=== Passage ===

Wednesday, January 12, 2011

Jan. 12, 2011

Our nation’s mythology bespeaks privacy. Everything is always "private."  If you go according to this core national myth you would believe that nothing is public, I guess. If you really go according to that logic, or really believed it, it follows you would believe that nothing is public. Which is just a bunch of crap.

This is what you might call "ideology." Although it is a bunch of crap, what is always being taught, preached, or inculcated is that nothing is ever shared. All you have to do is stop and think about it. This seems obvious enough. I am quite certain this is the case. This is the ubiquitous propaganda, and we hear it all the time. Of course, if you want, you can "interrogate" it. As follows:

Why are the Chinese holding half our dollars? Because we are busy lying about everything being private; and if you lie, then, in the meanwhile, something odd happened because you were basing yourself on ideology instead of going for the  truth. Why did China get all of that money? We find that we cannot answer  that.

Now what? It is China's private money? Maybe the theory that in capitalism everything is private needed to be interrogated. OK, so that is one question one could ask, about why private or not-private. Why is that a debate? There are all kinds of questions like that by which we could try to interrogate this propaganda. Could we get very far with that? I know that it would not stop being propaganda.

=== Supplied material ===
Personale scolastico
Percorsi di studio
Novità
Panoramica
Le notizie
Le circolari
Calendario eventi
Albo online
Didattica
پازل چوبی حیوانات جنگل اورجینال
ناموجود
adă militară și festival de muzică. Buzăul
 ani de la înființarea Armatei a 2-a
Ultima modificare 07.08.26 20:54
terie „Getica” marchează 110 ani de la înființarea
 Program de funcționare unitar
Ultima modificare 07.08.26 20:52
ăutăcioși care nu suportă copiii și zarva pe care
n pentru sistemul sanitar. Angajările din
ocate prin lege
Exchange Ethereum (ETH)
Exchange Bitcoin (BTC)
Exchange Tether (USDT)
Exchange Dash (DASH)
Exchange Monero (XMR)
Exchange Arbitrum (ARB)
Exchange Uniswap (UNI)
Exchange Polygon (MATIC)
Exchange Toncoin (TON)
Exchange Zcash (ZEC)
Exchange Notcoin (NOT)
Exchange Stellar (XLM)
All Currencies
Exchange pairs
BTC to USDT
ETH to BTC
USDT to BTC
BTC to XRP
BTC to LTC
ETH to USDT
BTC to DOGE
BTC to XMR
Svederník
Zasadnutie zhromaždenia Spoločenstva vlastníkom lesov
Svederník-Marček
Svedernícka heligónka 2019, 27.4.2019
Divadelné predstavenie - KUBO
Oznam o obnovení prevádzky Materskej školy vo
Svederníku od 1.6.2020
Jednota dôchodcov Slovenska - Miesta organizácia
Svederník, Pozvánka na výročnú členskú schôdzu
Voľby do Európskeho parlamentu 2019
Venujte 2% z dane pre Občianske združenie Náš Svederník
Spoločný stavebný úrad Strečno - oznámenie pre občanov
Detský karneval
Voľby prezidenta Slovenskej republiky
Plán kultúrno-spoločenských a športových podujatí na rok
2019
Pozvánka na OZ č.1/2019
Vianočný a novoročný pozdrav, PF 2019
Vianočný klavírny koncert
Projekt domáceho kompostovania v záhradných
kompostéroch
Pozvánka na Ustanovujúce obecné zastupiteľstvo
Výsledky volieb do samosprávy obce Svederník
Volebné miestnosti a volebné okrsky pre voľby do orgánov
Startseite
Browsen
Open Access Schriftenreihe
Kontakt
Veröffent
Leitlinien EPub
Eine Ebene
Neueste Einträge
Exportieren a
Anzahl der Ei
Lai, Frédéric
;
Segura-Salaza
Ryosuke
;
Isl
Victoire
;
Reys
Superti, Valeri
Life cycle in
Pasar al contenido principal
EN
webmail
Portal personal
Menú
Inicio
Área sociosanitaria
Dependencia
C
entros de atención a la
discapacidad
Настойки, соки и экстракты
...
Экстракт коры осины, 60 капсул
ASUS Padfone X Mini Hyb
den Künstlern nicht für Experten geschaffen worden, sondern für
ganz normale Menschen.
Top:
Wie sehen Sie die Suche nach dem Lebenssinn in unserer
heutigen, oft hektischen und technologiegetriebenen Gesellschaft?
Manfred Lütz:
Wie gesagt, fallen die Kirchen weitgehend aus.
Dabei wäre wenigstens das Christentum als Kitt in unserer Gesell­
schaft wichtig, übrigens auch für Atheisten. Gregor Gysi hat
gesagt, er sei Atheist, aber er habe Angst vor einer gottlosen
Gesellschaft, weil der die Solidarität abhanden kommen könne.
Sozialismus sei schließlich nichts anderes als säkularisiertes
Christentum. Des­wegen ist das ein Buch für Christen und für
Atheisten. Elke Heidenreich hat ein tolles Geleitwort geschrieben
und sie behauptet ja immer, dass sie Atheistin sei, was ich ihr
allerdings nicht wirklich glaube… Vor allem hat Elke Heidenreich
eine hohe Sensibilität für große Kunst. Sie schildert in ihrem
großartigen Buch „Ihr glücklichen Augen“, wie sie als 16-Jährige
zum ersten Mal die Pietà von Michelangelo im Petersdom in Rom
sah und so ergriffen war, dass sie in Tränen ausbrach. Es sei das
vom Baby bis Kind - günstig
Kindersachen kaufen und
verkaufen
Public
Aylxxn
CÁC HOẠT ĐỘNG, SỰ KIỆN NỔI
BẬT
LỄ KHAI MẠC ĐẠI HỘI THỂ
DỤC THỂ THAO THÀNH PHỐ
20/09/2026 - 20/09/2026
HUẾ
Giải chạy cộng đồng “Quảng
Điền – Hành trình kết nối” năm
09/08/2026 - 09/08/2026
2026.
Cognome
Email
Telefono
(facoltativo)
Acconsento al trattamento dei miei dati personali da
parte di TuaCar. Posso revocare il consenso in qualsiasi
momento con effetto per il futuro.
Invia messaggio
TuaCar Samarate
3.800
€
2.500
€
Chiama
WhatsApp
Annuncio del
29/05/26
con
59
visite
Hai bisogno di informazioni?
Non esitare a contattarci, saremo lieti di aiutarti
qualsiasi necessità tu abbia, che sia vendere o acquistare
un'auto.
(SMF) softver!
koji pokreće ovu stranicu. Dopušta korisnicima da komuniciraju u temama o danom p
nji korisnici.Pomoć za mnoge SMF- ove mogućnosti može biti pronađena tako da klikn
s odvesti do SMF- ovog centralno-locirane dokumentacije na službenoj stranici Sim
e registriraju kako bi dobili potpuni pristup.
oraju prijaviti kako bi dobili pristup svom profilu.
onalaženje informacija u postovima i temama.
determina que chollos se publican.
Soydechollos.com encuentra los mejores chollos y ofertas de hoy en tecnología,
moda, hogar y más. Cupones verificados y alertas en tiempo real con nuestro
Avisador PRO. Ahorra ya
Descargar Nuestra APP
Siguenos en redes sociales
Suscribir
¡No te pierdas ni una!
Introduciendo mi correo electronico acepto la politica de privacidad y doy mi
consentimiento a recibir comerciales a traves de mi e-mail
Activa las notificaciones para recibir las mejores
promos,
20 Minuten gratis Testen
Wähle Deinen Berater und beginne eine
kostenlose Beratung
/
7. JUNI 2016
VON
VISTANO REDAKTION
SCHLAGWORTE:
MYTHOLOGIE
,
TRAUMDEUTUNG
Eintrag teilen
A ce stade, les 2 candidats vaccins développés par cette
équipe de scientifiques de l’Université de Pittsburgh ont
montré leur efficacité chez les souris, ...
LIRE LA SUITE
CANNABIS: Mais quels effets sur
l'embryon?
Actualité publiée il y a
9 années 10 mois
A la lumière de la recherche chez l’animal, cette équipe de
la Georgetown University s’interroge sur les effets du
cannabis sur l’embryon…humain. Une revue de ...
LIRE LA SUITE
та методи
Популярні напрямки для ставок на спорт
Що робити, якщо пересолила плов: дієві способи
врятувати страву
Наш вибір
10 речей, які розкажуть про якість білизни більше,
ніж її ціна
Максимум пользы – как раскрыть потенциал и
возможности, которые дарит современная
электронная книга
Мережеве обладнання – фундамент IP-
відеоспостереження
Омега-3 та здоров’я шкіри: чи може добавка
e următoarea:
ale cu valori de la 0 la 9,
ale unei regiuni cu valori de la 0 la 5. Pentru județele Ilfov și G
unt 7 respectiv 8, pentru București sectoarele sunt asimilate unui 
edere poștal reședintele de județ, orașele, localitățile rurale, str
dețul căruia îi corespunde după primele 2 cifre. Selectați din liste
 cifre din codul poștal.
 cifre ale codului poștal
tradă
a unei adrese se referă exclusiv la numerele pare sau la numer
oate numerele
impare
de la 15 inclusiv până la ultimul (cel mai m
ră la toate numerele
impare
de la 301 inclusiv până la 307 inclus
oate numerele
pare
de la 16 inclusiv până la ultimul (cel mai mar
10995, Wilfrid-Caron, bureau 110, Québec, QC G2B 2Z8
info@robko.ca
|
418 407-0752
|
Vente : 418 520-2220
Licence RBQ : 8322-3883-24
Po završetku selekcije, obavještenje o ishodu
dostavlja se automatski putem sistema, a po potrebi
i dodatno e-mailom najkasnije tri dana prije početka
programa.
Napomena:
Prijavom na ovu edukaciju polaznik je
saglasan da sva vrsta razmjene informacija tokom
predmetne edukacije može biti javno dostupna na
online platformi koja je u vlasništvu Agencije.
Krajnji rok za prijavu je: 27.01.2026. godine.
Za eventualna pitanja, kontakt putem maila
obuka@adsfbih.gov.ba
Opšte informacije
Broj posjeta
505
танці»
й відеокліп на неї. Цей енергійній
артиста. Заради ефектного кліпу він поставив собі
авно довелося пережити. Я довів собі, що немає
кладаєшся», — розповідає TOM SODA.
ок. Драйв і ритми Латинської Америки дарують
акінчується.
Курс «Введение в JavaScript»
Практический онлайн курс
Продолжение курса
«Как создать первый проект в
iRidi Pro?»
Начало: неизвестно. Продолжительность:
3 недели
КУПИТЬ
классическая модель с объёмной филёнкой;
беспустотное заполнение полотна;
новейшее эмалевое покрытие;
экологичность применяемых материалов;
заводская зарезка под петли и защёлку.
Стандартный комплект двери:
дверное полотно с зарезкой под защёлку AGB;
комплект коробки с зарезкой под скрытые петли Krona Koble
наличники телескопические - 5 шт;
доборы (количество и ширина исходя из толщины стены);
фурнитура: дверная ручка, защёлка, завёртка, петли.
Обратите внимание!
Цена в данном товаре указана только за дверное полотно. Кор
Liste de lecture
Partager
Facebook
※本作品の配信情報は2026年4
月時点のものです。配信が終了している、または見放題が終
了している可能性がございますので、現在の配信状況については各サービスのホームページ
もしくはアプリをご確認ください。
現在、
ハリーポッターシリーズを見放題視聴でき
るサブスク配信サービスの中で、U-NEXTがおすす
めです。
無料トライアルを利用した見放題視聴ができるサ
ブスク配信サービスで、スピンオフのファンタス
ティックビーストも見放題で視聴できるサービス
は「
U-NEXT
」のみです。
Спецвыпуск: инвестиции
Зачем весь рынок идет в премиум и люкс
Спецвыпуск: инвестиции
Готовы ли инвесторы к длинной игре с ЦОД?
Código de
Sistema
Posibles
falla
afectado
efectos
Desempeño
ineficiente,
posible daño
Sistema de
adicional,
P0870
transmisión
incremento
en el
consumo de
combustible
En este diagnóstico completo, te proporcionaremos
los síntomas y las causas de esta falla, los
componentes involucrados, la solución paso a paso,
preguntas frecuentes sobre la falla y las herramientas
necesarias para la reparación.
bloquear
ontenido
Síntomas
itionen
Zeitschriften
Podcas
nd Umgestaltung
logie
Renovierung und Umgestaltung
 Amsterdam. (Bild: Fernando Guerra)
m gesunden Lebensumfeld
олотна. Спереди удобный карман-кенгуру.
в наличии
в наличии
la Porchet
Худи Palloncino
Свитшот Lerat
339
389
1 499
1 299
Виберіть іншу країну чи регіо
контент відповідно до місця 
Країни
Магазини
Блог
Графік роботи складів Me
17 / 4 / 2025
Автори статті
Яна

=== Directions ===
What word does the passage on privacy use for the teaching that nothing is ever shared?

=== Solved exercise ===
Ideology.